My top hint on what Nokia should do? Forget the free phones: continue to sell great phones, but pressure Fido and Rogers to offer a "citizen journalism" data package so people in Canada can use all the cool features. The HipTop plan from Fido is $25/month for unlimited data...I think there would be a ton of people that would pay that to be able to upload pictures to Flickr on the fly and use all of the other great features that Nokia phones can enable (*cough* ShoZu *cough*).

How Canadian mobile providers are stifling their own growth

I'm currently still in Torino, Italy, although I'm heading out to Milan, then Bologna tomorrow, and will be in Brussels by the end of the week in time for FOSDEM.

I'm writing a bit about mobile technologies here in Italy over on 2010.dailyvancouver.com (check the Tech Talk section). I've got a Vodaphone SIM for my Nokia 6630 with UMTS-based 3G service (around 350kbps) and the experience has been fantastic.

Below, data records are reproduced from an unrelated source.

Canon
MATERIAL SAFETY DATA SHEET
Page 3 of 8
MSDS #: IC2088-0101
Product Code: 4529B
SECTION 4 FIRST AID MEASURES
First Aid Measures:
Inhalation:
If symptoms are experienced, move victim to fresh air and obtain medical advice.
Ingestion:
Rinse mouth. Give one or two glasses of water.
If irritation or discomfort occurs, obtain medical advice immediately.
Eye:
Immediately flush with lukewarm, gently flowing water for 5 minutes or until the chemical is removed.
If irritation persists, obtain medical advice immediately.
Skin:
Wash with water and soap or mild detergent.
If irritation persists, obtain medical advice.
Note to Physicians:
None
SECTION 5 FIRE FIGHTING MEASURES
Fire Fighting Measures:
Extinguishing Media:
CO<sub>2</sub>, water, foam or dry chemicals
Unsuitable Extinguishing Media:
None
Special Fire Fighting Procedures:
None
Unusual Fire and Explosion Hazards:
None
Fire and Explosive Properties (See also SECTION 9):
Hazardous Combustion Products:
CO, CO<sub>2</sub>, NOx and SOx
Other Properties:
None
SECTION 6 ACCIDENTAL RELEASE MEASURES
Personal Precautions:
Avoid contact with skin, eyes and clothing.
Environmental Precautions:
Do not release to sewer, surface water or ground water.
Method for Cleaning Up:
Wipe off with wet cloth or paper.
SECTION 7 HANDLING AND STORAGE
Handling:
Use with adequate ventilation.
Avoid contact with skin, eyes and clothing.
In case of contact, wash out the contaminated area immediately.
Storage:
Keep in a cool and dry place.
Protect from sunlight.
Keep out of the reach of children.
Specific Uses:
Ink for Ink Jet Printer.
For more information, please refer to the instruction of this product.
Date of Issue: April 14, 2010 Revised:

So, while we had our symposium, the relative maturity of the European vs. Canadian mobile technologies certainly did come up. One example I used was how there is a mobile data plan here that gives you 9GB of transfer for 40EU. On Fido, which is my provider back home, this would cost $270,000 based on the listed per MB charges of $30. Actually, I did the calculation in my head initially and everyone was shocked/amused by the figure of $27,000...and then we figured out we were still an order of magnitude off!

My first mobile purchase

I can't remember what exactly prompted it: I wanted an application for my cellphone that *wasn't* a productivity app, that *wasn't* the half-finished handiwork of a lone developer, and that did just work. So I ended up buying a game.

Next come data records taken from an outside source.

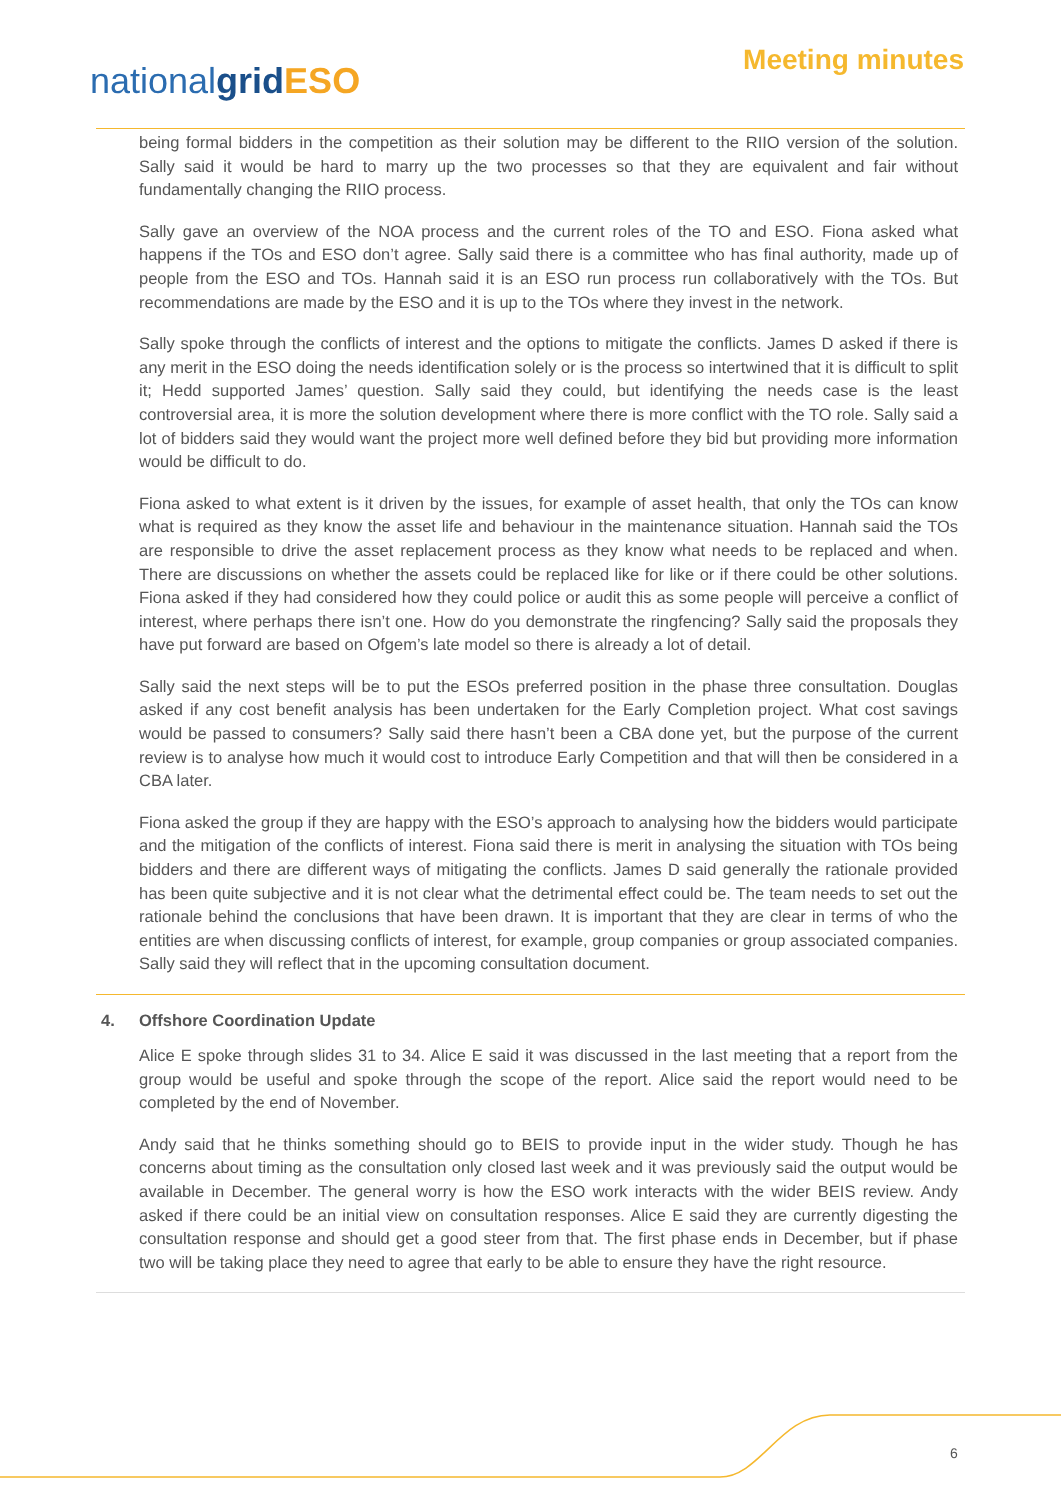Meeting minutes nationalgrid ESO
being formal bidders in the competition as their solution may be different to the RIIO version of the solution. Sally said it would be hard to marry up the two processes so that they are equivalent and fair without fundamentally changing the RIIO process.
Sally gave an overview of the NOA process and the current roles of the TO and ESO. Fiona asked what happens if the TOs and ESO don’t agree. Sally said there is a committee who has final authority, made up of people from the ESO and TOs. Hannah said it is an ESO run process run collaboratively with the TOs. But recommendations are made by the ESO and it is up to the TOs where they invest in the network.
Sally spoke through the conflicts of interest and the options to mitigate the conflicts. James D asked if there is any merit in the ESO doing the needs identification solely or is the process so intertwined that it is difficult to split it; Hedd supported James’ question. Sally said they could, but identifying the needs case is the least controversial area, it is more the solution development where there is more conflict with the TO role. Sally said a lot of bidders said they would want the project more well defined before they bid but providing more information would be difficult to do.
Fiona asked to what extent is it driven by the issues, for example of asset health, that only the TOs can know what is required as they know the asset life and behaviour in the maintenance situation. Hannah said the TOs are responsible to drive the asset replacement process as they know what needs to be replaced and when. There are discussions on whether the assets could be replaced like for like or if there could be other solutions. Fiona asked if they had considered how they could police or audit this as some people will perceive a conflict of interest, where perhaps there isn’t one. How do you demonstrate the ringfencing? Sally said the proposals they have put forward are based on Ofgem’s late model so there is already a lot of detail.
Sally said the next steps will be to put the ESOs preferred position in the phase three consultation. Douglas asked if any cost benefit analysis has been undertaken for the Early Completion project. What cost savings would be passed to consumers? Sally said there hasn’t been a CBA done yet, but the purpose of the current review is to analyse how much it would cost to introduce Early Competition and that will then be considered in a CBA later.
Fiona asked the group if they are happy with the ESO’s approach to analysing how the bidders would participate and the mitigation of the conflicts of interest. Fiona said there is merit in analysing the situation with TOs being bidders and there are different ways of mitigating the conflicts. James D said generally the rationale provided has been quite subjective and it is not clear what the detrimental effect could be. The team needs to set out the rationale behind the conclusions that have been drawn. It is important that they are clear in terms of who the entities are when discussing conflicts of interest, for example, group companies or group associated companies. Sally said they will reflect that in the upcoming consultation document.
4. Offshore Coordination Update
Alice E spoke through slides 31 to 34. Alice E said it was discussed in the last meeting that a report from the group would be useful and spoke through the scope of the report. Alice said the report would need to be completed by the end of November.
Andy said that he thinks something should go to BEIS to provide input in the wider study. Though he has concerns about timing as the consultation only closed last week and it was previously said the output would be available in December. The general worry is how the ESO work interacts with the wider BEIS review. Andy asked if there could be an initial view on consultation responses. Alice E said they are currently digesting the consultation response and should get a good steer from that. The first phase ends in December, but if phase two will be taking place they need to agree that early to be able to ensure they have the right resource.
6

My phone is a Nokia 6630, running on the Series 60 platform. The Fido site does sell applications, including games. It was basically useless for looking for stuff. My phone isn't sold by Fido, and they only offer browsing by type of phone. There is no way to say what platform your phone is.

Luckily, the Mobile Gamer site in the UK was great. Right at the top of the site, you can filter everything available by your model of phone, and mine was listed, so I got a full page of Nokia 6630 games. I browsed around for a bit, and settled on Might & Magic -- the same name of a game that I remember playing on the Apple IIe. Actually, the graphics on my phone look better than an Apple IIe.

Getting the game was ridiculously easy. I entered in my full phone number, including the +1 to show it's in North America. I paid via PayPal. Moments later, I got an SMS with the URL of a download. I clicked on it in my phone. It downloaded the installer. The installer launched, and downloaded the rest of the game.

That is what seamless delivery of mobile content is all about. I didn't try it, but I suspect I could have navigated the site directly, and completed the entire experience via my phone's browser. Hmmm...pay for something via PayPal, have it delivered immediately around an identity-based infrastructure that's encrypted. Skype + eBay ring any bells now?